▸ Activity
Output each record exactly, excluding pictures.

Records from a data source
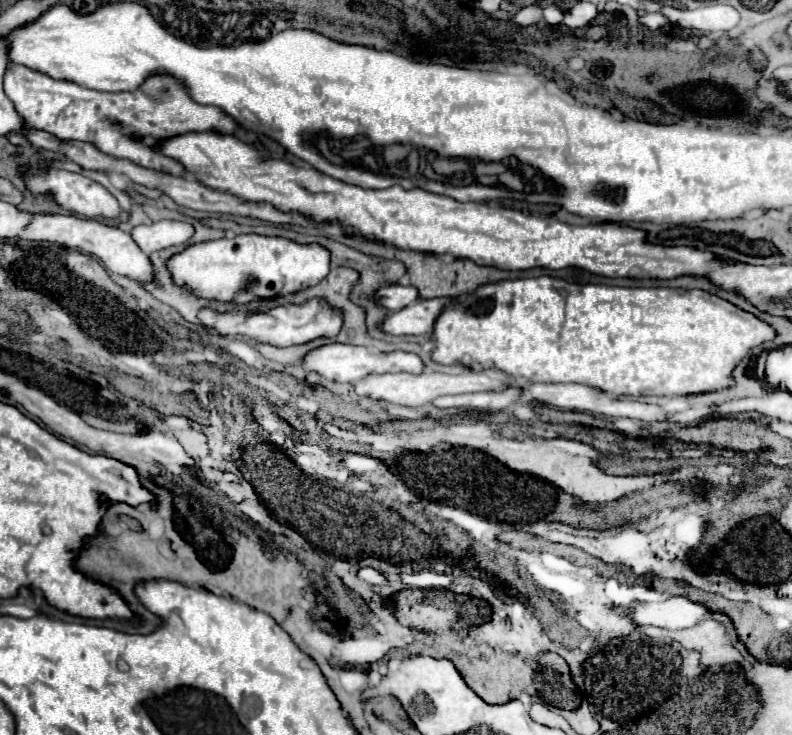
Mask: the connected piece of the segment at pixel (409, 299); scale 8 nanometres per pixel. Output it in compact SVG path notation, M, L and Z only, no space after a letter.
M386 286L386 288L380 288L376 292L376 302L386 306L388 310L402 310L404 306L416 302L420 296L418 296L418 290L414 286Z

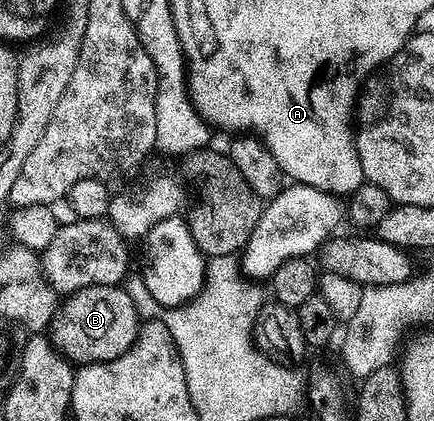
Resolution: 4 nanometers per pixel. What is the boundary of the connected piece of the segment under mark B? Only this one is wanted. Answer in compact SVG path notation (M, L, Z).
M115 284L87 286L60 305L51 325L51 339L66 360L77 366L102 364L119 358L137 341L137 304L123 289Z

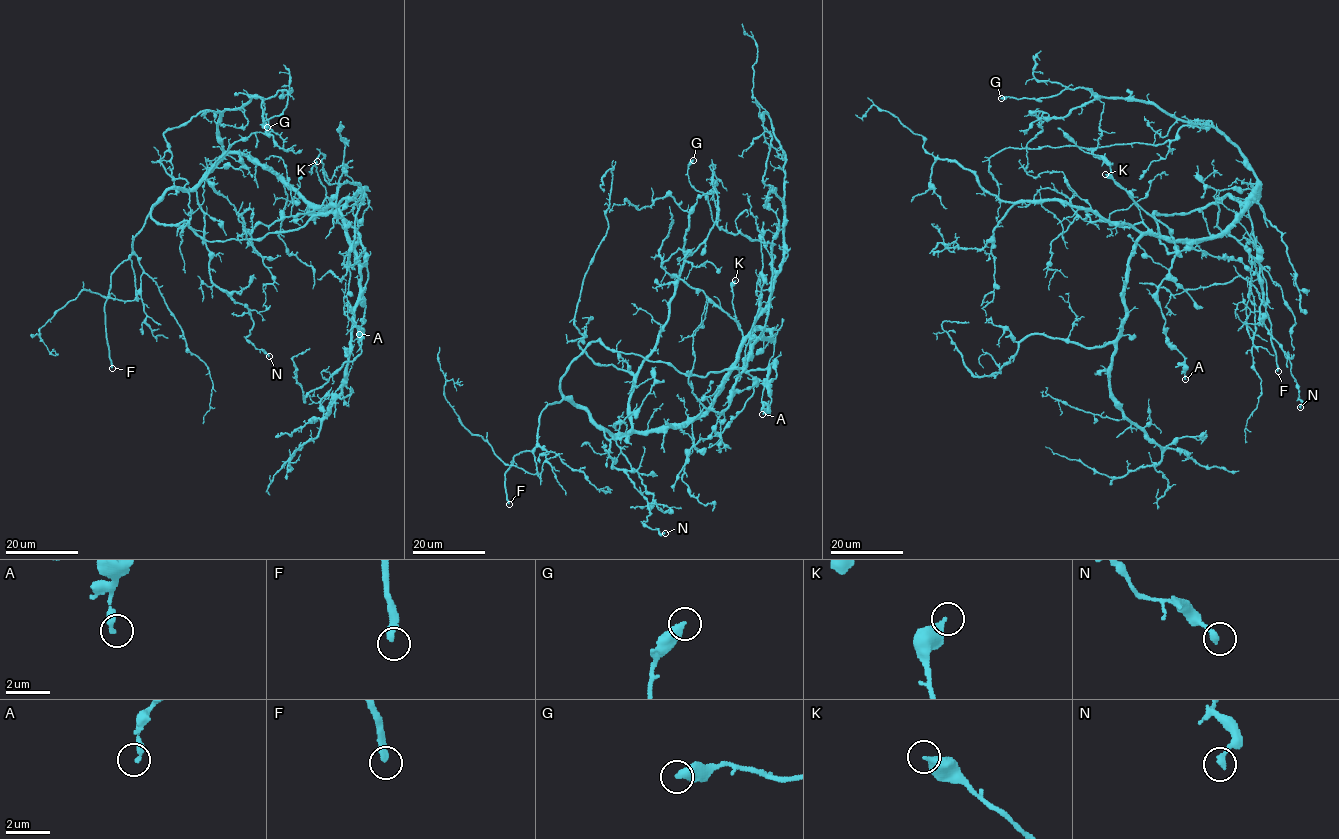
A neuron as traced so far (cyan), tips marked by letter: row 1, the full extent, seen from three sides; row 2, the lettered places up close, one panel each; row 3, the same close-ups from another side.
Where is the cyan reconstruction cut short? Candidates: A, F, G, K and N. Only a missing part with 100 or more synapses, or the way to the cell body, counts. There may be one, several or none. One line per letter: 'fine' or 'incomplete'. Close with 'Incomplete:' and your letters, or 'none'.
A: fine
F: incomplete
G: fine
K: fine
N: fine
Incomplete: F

▸ Answer section
Mask: the connected piece of the segment at pixel (409, 299); scale 8 nanometres per pixel. Output it in compact SVG path notation, M, L and Z only, no space after a letter.
M386 286L386 288L380 288L376 292L376 302L386 306L388 310L402 310L404 306L416 302L420 296L418 296L418 290L414 286Z

Resolution: 4 nanometers per pixel. What is the boundary of the connected piece of the segment under mark B? Only this one is wanted. Answer in compact SVG path notation (M, L, Z).
M115 284L87 286L60 305L51 325L51 339L66 360L77 366L102 364L119 358L137 341L137 304L123 289Z

A neuron as traced so far (cyan), tips marked by letter: row 1, the full extent, seen from three sides; row 2, the lettered places up close, one panel each; row 3, the same close-ups from another side.
Where is the cyan reconstruction cut short? Candidates: A, F, G, K and N. Only a missing part with 100 or more synapses, or the way to the cell body, counts. There may be one, several or none. One line per letter: 'fine' or 'incomplete'. Close with 'Incomplete:' and your letters, or 'none'.
A: fine
F: incomplete
G: fine
K: fine
N: fine
Incomplete: F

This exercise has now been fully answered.